▸ **EXERCISE AIM**
Copy the data below line for line, leaving out the pictures.

[Chart interpretation exercises]
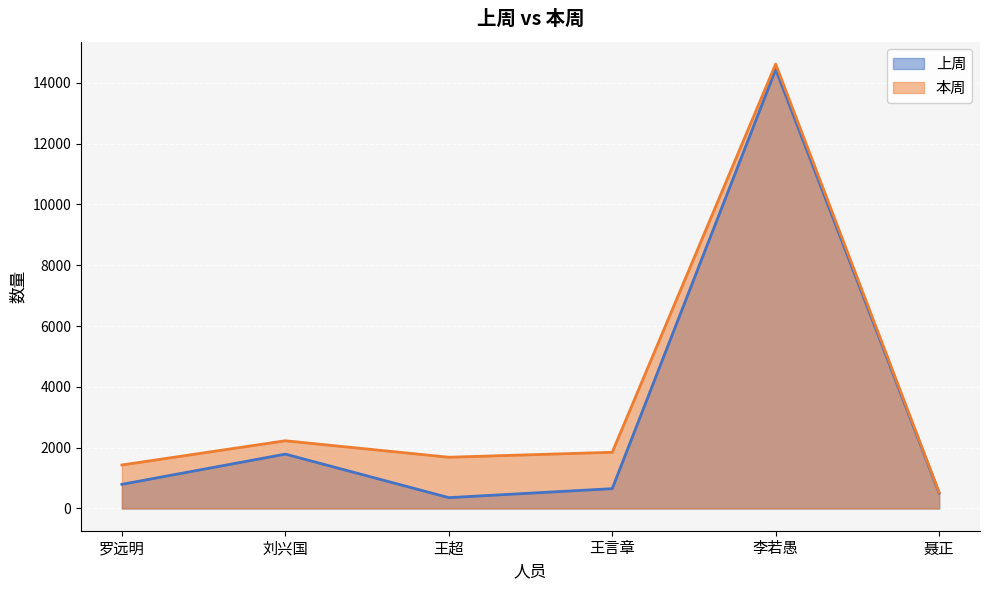

True or false: 本周 and 上周 cross at least once.

False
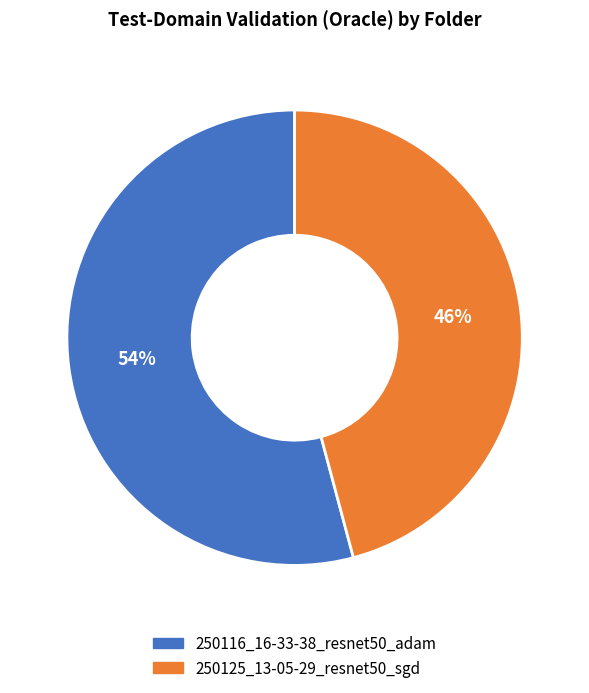

Do 250125_13-05-29_resnet50_sgd and 250116_16-33-38_resnet50_adam together represent more than half of the pie?

Yes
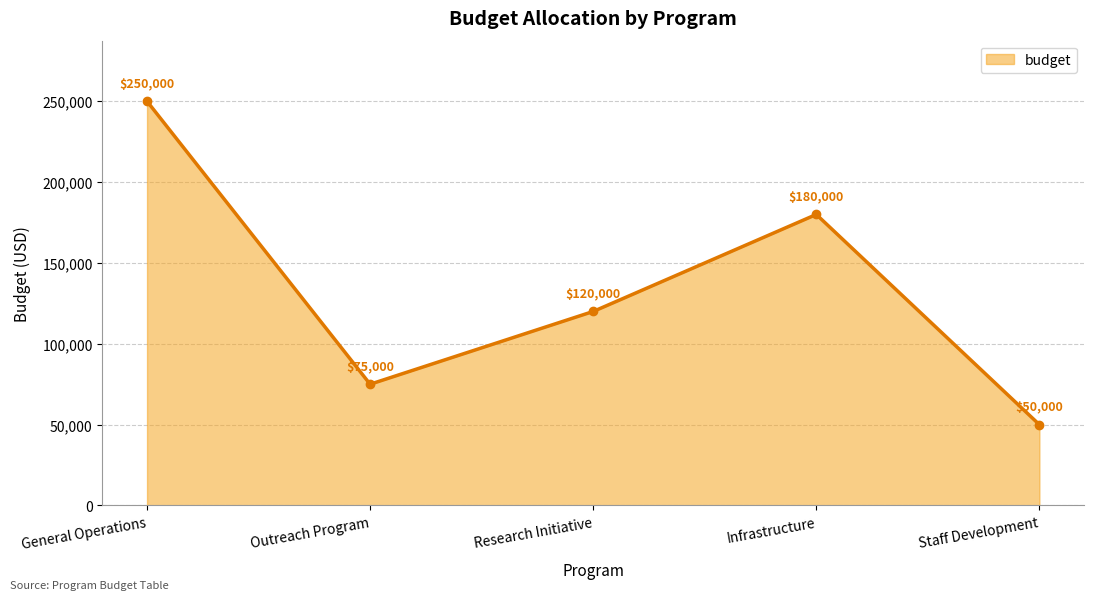

Reading left to right, extract all data points from this chart.

250000	75000	120000	180000	50000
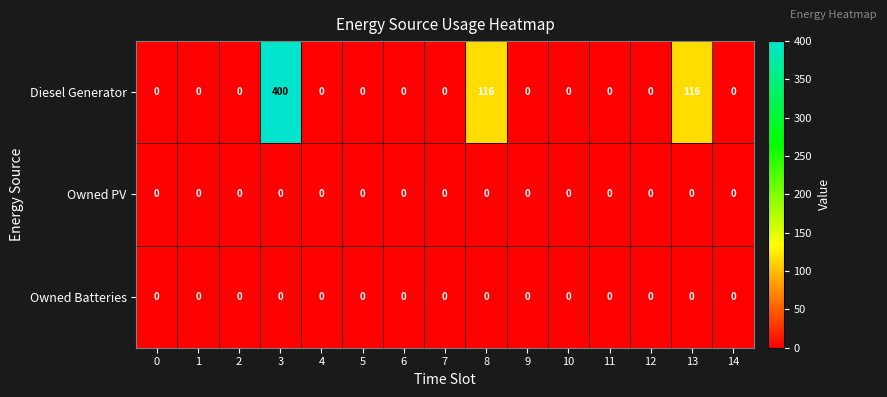

What is the difference between the highest and lowest values at 13?

116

▸ **SOLUTION TO THIS PROBLEM**
True or false: 本周 and 上周 cross at least once.

False

Do 250125_13-05-29_resnet50_sgd and 250116_16-33-38_resnet50_adam together represent more than half of the pie?

Yes

Reading left to right, extract all data points from this chart.

250000	75000	120000	180000	50000

What is the difference between the highest and lowest values at 13?

116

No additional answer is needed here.